EXCERPT TO READ:
######

This keeps failure explicit and early. If the remote ledger passport cannot be trusted, the Node must not start in settlement.mode = "network".

Proposed Artifact Shape¶

`capability-passport.v1`¶

Minimum fields:

schema
passport_id
node_id
capability_id
scope
issued_at
expires_at
issuer/participant_id
issuer/node_id
revocation_ref
signature

Example:

{
  "schema": "capability-passport.v1",
  "passport_id": "passport:capability:network-ledger:01hznx...",
  "node_id": "node:did:key:z6MkTargetLedgerNode",
  "capability_id": "network-ledger",
  "scope": {},
  "issued_at": "2026-03-31T19:20:00Z",
  "expires_at": null,
  "issuer/participant_id": "participant:did:key:z6MkSovereignOperator",
  "issuer/node_id": "node:did:key:z6MkIssuerNode",
  "revocation_ref": null,
  "signature": {
    "alg": "ed25519",
    "value": "kYcC7xR8..."
  }
}

Verification Rules¶

A receiver MUST reject the passport if any of the following holds:

the payload does not parse,
required fields are empty,
schema != "capability-passport.v1",
passport_id does not use the passport:capability: prefix,
signature.alg != "ed25519",
the signature does not verify against issuer/participant_id,
the issuer is not sovereign under local policy,
expires_at is present and already elapsed,
the passport's capability_id does not match the role being configured.

Receivers MAY additionally reject passports by local policy, such as:

disallowed issuer/node_id,
disallowed scope,
explicitly revoked passport_id,
mismatched endpoint-to-node mapping.

Implementation Notes¶

A host capability such as capability.passport.sign is a suitable operator interface for passport issuance.
A host capability such as capability.passport.verify is a suitable diagnostic surface for operators before startup or deployment.
The canonical JSON encoder should live in a small auditable crate rather than inside the daemon.
Passport signing should use the participant signing key, not the Node infrastructure signing key, because the delegating authority belongs to the sovereign participant role.
RemoteNetworkLedgerAdapter connects to the target Node's peer listener over WSS and exchanges typed ledger message pairs on the established session. The RemoteLedgerClient trait MUST be async to support the correlation-ID request/response pattern over a message-oriented connection.
Loopback operation (one Node acting as both ledger server and client) is a valid and recommended development configuration. The daemon dials its own peer endpoint; Tokio handles server and client tasks independently, so no deadlock occurs.

Consequences¶

Positive¶

One auditable mechanism can later serve network-ledger, escrow, oracle, and similar roles.
Trust in remote infrastructure roles becomes explicit and exportable.
The local settlement core remains small and synchronous.
Remote settlement enters the system through a narrow async adapter boundary.

Negative¶

Passport issuance introduces another operator-visible artifact to manage.
Static config is operationally manual until dynamic discovery arrives.
Revocation remains local-policy driven in hard-MVP.

Alternatives Considered¶

Extend `SettlementLedger` for remote calls¶

Rejected. Remote settlement has different failure modes and latency than the local append-only ledger core. Mixing both into one synchronous trait would smear network concerns across the local settlement write path.

Reuse generic peer capability advertisement¶

Rejected for this phase. Advertisements are discovery-oriented and ephemeral, while capability passports are governance-oriented and signed for durable trust. The two artifacts serve different roles.

Trust remote infrastructure only by endpoint URL¶

Rejected. Endpoint-only trust is operationally weak and not portable. A signed passport ties capability delegation to canonical participant and Node identity.

Open Questions¶

Should future revocation use an append-only capability-passport-revocation fact or a short-lived denylist cache?
Should scope for network-ledger stay opaque longer, or should the first hard-MVP include explicit account namespace constraints?
Should future multi-sig issuance be modeled as multiple signatures on one passport or as a separate endorsement bundle?

######

DATA FOR REVIEW:
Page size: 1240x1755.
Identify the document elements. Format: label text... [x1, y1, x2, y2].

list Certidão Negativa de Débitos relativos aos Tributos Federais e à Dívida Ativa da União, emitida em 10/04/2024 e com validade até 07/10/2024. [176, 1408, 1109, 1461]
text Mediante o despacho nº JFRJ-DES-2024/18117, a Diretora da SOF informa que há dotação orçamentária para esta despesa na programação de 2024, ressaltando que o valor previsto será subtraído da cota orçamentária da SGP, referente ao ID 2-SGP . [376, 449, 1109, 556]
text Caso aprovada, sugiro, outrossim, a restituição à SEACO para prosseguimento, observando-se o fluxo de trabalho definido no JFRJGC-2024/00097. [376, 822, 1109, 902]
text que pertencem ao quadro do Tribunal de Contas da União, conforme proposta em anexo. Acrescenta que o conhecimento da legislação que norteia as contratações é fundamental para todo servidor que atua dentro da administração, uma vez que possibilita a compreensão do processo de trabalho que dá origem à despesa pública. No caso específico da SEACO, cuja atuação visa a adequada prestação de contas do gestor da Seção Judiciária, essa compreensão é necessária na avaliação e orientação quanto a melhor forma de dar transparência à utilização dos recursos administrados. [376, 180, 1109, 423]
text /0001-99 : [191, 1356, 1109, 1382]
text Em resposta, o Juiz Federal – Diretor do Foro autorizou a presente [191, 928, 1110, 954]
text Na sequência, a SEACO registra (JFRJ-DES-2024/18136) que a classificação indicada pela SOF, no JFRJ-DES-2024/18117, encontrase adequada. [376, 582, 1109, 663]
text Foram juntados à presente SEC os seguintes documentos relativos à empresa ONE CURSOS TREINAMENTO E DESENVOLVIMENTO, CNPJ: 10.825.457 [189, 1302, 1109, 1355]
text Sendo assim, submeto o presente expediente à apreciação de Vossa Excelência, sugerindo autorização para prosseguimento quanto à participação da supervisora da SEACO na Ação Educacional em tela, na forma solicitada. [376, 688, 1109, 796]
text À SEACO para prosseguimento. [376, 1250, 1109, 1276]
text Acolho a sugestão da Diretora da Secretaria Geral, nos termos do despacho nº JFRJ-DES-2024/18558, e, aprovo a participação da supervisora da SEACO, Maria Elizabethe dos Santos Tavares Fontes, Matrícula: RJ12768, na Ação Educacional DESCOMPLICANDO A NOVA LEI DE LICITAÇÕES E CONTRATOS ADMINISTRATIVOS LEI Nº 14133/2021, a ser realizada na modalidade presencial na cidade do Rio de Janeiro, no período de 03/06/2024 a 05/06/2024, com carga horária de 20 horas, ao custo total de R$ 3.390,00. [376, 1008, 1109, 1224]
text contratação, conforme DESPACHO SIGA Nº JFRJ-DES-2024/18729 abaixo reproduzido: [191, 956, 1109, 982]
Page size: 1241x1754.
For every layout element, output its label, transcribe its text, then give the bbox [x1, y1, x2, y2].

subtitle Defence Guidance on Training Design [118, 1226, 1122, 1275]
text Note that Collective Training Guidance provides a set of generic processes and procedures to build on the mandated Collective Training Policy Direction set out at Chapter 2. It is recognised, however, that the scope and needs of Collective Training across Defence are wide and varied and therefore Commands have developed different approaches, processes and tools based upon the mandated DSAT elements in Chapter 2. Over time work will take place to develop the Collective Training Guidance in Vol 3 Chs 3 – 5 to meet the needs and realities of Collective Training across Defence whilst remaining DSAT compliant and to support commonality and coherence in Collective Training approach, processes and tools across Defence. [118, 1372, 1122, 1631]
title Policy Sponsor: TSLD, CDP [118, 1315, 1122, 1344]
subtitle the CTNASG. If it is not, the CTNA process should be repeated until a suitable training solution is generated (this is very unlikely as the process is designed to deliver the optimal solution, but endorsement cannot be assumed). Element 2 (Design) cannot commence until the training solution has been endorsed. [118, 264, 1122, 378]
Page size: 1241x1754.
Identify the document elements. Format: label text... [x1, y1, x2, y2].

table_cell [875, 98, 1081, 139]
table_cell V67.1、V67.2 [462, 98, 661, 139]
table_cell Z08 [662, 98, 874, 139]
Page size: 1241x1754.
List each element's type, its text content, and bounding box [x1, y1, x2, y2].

######

WHAT THE EXERCISE ASKS: List every ground on which the capability passport excerpt says receivers may additionally reject passports by local policy.

EXERCISE ANSWER:
- disallowed issuer/node_id
- disallowed scope
- explicitly revoked passport_id
- mismatched endpoint-to-node mapping